* _PROBLEM DETAILS_: Please pull every line of text from the data below and copy it word for word, leaving out the picture markers.

Begin

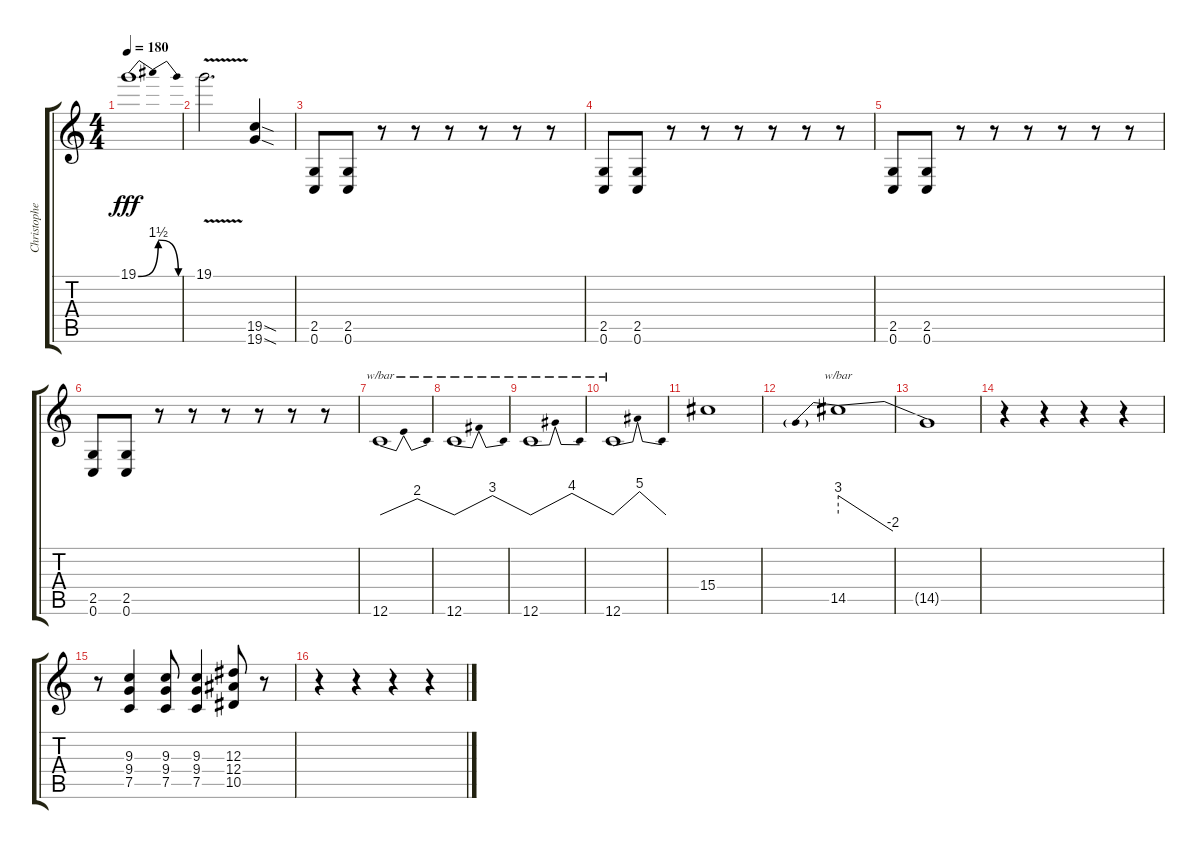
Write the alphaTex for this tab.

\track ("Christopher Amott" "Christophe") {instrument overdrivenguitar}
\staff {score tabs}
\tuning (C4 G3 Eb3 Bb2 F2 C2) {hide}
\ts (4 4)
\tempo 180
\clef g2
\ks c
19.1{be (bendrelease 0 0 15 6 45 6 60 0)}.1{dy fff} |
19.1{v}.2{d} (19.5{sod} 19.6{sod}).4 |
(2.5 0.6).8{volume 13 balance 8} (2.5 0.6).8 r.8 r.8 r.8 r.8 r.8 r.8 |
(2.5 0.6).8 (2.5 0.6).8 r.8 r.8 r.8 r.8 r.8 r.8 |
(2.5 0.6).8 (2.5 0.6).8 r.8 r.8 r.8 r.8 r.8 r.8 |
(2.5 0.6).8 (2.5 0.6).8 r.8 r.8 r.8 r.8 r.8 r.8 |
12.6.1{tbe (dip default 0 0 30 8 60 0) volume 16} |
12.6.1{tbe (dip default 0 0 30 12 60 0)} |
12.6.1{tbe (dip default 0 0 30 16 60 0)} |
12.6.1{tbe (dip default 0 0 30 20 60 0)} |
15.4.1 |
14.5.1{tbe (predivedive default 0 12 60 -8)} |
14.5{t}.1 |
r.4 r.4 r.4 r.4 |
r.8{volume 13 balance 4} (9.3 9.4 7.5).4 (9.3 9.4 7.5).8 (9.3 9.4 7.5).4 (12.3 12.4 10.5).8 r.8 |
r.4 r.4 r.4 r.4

End

* _CORRECT RESULT_:
Write the alphaTex for this tab.

\track ("Christopher Amott" "Christophe") {instrument overdrivenguitar}
\staff {score tabs}
\tuning (C4 G3 Eb3 Bb2 F2 C2) {hide}
\ts (4 4)
\tempo 180
\clef g2
\ks c
19.1{be (bendrelease 0 0 15 6 45 6 60 0)}.1{dy fff} |
19.1{v}.2{d} (19.5{sod} 19.6{sod}).4 |
(2.5 0.6).8{volume 13 balance 8} (2.5 0.6).8 r.8 r.8 r.8 r.8 r.8 r.8 |
(2.5 0.6).8 (2.5 0.6).8 r.8 r.8 r.8 r.8 r.8 r.8 |
(2.5 0.6).8 (2.5 0.6).8 r.8 r.8 r.8 r.8 r.8 r.8 |
(2.5 0.6).8 (2.5 0.6).8 r.8 r.8 r.8 r.8 r.8 r.8 |
12.6.1{tbe (dip default 0 0 30 8 60 0) volume 16} |
12.6.1{tbe (dip default 0 0 30 12 60 0)} |
12.6.1{tbe (dip default 0 0 30 16 60 0)} |
12.6.1{tbe (dip default 0 0 30 20 60 0)} |
15.4.1 |
14.5.1{tbe (predivedive default 0 12 60 -8)} |
14.5{t}.1 |
r.4 r.4 r.4 r.4 |
r.8{volume 13 balance 4} (9.3 9.4 7.5).4 (9.3 9.4 7.5).8 (9.3 9.4 7.5).4 (12.3 12.4 10.5).8 r.8 |
r.4 r.4 r.4 r.4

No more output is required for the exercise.